A symposium on Sunday “by grad students, for grad students” focused on research in chemical education (and featured yours truly… :D). Taken as a whole, the symposium highlighted the amazing breadth and focus that chemical education research has gained over the past few years. Clear research paradigms are emerging that, in the long run, are going to fundamentally alter how we teach chemistry. Although I think it’s sometimes hard to feel excited watching the literature and working day to day, the wheels are in motion and the community is alive and well.
Many of the talks on Sunday addressed ongoing qualitative research projects at various stages of development. Qualitative research has really come into its own as an “instrument-generating machine” in chemical education. Gone are the days (if they ever existed) when instructors could blithely create survey instruments based on what they think they know, give those instruments to their students, run some numbers and call it a day. Our understanding of instrument development has advanced enormously in recent years—of course, that doesn’t mean the process has gotten any faster. In fact, quality instrument development is a long, arduous process best informed by the knowledge structures of the target student population. We can only learn how students think by talking to them!
Recent work on Lewis structures and enzyme-substrate interactions shows that qualitative research methods can shed significant light on student thought processes (good and bad). In fact, the Lewis structures work has already borne fruit in the form of an instrument to assess the implicit information that students pull from Lewis structures.

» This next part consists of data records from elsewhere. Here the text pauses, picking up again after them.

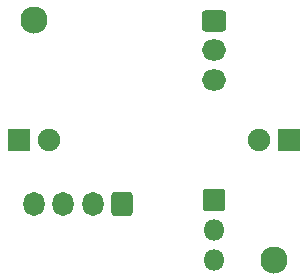
<source format=gbs>
%TF.GenerationSoftware,KiCad,Pcbnew,7.0.1*%
%TF.CreationDate,2023-10-30T09:30:19+01:00*%
%TF.ProjectId,opto-counter,6f70746f-2d63-46f7-956e-7465722e6b69,rev?*%
%TF.SameCoordinates,Original*%
%TF.FileFunction,Soldermask,Bot*%
%TF.FilePolarity,Negative*%
%FSLAX46Y46*%
G04 Gerber Fmt 4.6, Leading zero omitted, Abs format (unit mm)*
G04 Created by KiCad (PCBNEW 7.0.1) date 2023-10-30 09:30:19*
%MOMM*%
%LPD*%
G01*
G04 APERTURE LIST*
G04 Aperture macros list*
%AMRoundRect*
0 Rectangle with rounded corners*
0 $1 Rounding radius*
0 $2 $3 $4 $5 $6 $7 $8 $9 X,Y pos of 4 corners*
0 Add a 4 corners polygon primitive as box body*
4,1,4,$2,$3,$4,$5,$6,$7,$8,$9,$2,$3,0*
0 Add four circle primitives for the rounded corners*
1,1,$1+$1,$2,$3*
1,1,$1+$1,$4,$5*
1,1,$1+$1,$6,$7*
1,1,$1+$1,$8,$9*
0 Add four rect primitives between the rounded corners*
20,1,$1+$1,$2,$3,$4,$5,0*
20,1,$1+$1,$4,$5,$6,$7,0*
20,1,$1+$1,$6,$7,$8,$9,0*
20,1,$1+$1,$8,$9,$2,$3,0*%
G04 Aperture macros list end*
%ADD10C,2.300000*%
%ADD11RoundRect,0.050000X-0.900000X-0.900000X0.900000X-0.900000X0.900000X0.900000X-0.900000X0.900000X0*%
%ADD12C,1.900000*%
%ADD13RoundRect,0.050000X0.900000X0.900000X-0.900000X0.900000X-0.900000X-0.900000X0.900000X-0.900000X0*%
%ADD14RoundRect,0.050000X-0.850000X-0.850000X0.850000X-0.850000X0.850000X0.850000X-0.850000X0.850000X0*%
%ADD15O,1.800000X1.800000*%
%ADD16RoundRect,0.300000X0.600000X0.725000X-0.600000X0.725000X-0.600000X-0.725000X0.600000X-0.725000X0*%
%ADD17O,1.800000X2.050000*%
%ADD18RoundRect,0.300000X-0.725000X0.600000X-0.725000X-0.600000X0.725000X-0.600000X0.725000X0.600000X0*%
%ADD19O,2.050000X1.800000*%
G04 APERTURE END LIST*
D10*
%TO.C,H2*%
X87630000Y-48260000D03*
%TD*%
%TO.C,H1*%
X67310000Y-27940000D03*
%TD*%
D11*
%TO.C,D1*%
X66040000Y-38100000D03*
D12*
X68580000Y-38100000D03*
%TD*%
D13*
%TO.C,D2*%
X88900000Y-38100000D03*
D12*
X86360000Y-38100000D03*
%TD*%
D14*
%TO.C,J1*%
X82550000Y-43195000D03*
D15*
X82550000Y-45735000D03*
X82550000Y-48275000D03*
%TD*%
D16*
%TO.C,J2*%
X74810000Y-43540000D03*
D17*
X72310000Y-43540000D03*
X69810000Y-43540000D03*
X67310000Y-43540000D03*
%TD*%
D18*
%TO.C,J3*%
X82550000Y-28020000D03*
D19*
X82550000Y-30520000D03*
X82550000Y-33020000D03*
%TD*%
M02*

</source>
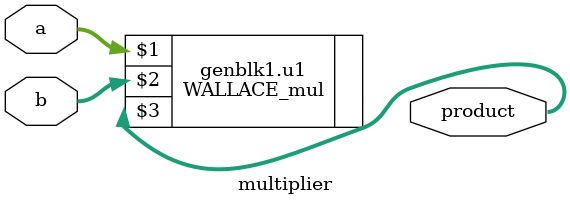
<source format=v>
module multiplier(
    a, b, product
    );
    parameter a_width = 8, b_width = 8;
    localparam product_width = a_width+b_width;
    // localparam can not be modified directly with defparam or module instance statement using #
    input [a_width-1:0]         a;
    input [b_width-1:0]         b;
    output [product_width-1:0]  product;

    generate
        if((a_width<8) || (b_width<8))
            CIA_mul #(a_width, b_width) u1(a, b, product);
            // instanec a CLA multiplier
        else
            WALLACE_mul #(a_width, b_width) u1(a, b, product);
            // instance a Wallae-tree multiplier
    endgenerate
endmodule

</source>
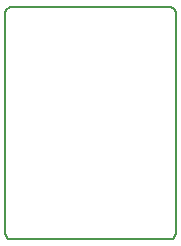
<source format=gm1>
G04*
G04 #@! TF.GenerationSoftware,Altium Limited,Altium Designer,22.2.1 (43)*
G04*
G04 Layer_Color=16711935*
%FSLAX25Y25*%
%MOIN*%
G70*
G04*
G04 #@! TF.SameCoordinates,4B28361B-3754-4690-972C-136B69916877*
G04*
G04*
G04 #@! TF.FilePolarity,Positive*
G04*
G01*
G75*
%ADD10C,0.00500*%
D10*
X2000Y3500D02*
X2268Y2500D01*
X3000Y1768D01*
X4000Y1500D01*
Y79000D02*
X3000Y78732D01*
X2268Y78000D01*
X2000Y77000D01*
X59000D02*
X58732Y78000D01*
X58000Y78732D01*
X57000Y79000D01*
Y1500D02*
X58000Y1768D01*
X58732Y2500D01*
X59000Y3500D01*
X2000D02*
Y77000D01*
X4000Y79000D02*
X57000D01*
X59000Y3500D02*
Y77000D01*
X4000Y1500D02*
X57000D01*
M02*

</source>
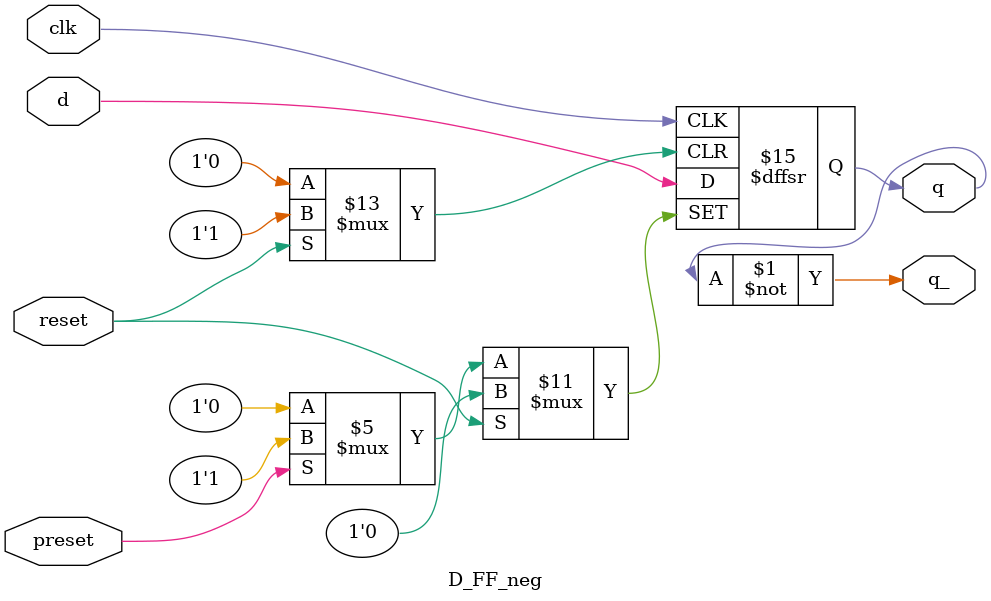
<source format=v>
`timescale 1ns / 1ps


module D_FF_neg(
    q,
    q_,
    clk,
    preset,
    reset,
    d
    );
    
    output reg q;
    output q_;
    input clk;
    input preset;
    input reset;
    input d;
    
    assign q_ = ~q;
    
    always@(negedge clk or posedge preset or posedge reset)
    begin
        if(preset)
            q <= 1;
        
        else if(reset)
            q <= 0;
        
        else
            q <= d;    
    end
endmodule

</source>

Of course, quantitative methods are still alive and kicking, too. At the symposium, Justin Carmel presented his work on the scientific reasoning abilities of non-majors in a one-off, elective chemistry course. For many of these students, this course will be the only exposure they have to science throughout their collegiate careers. Naturally, he reasons, the development of scientific reasoning skills in such a course is critical. Using an instrument developed by Lawson to measure scientific reasoning ability, he has tracked changes in students’ scientific reasoning abilities using a quasi-experimental, pre/post design with historical controls. Targeted interventions based on his findings are coming in the near future. Exciting stuff with some very interesting math going on in the background (factor analysis and structural equation modeling). The ACS Exams Institute at Iowa State University is also doing some fascinating quantitative work in an effort to develop more informative, useful ACS exams.
For all the flak the ACS gets, the national conference is invaluable for the chemical education community. Presenting at conferences has always been the one thing about grad school that’s invigorated me the most—even more so, I’ll dare to say, than exciting meetings with my advisor or conversations with colleagues or students. As hokey as it sounds, it’s just amazing to feel a sense of belonging and support from the community.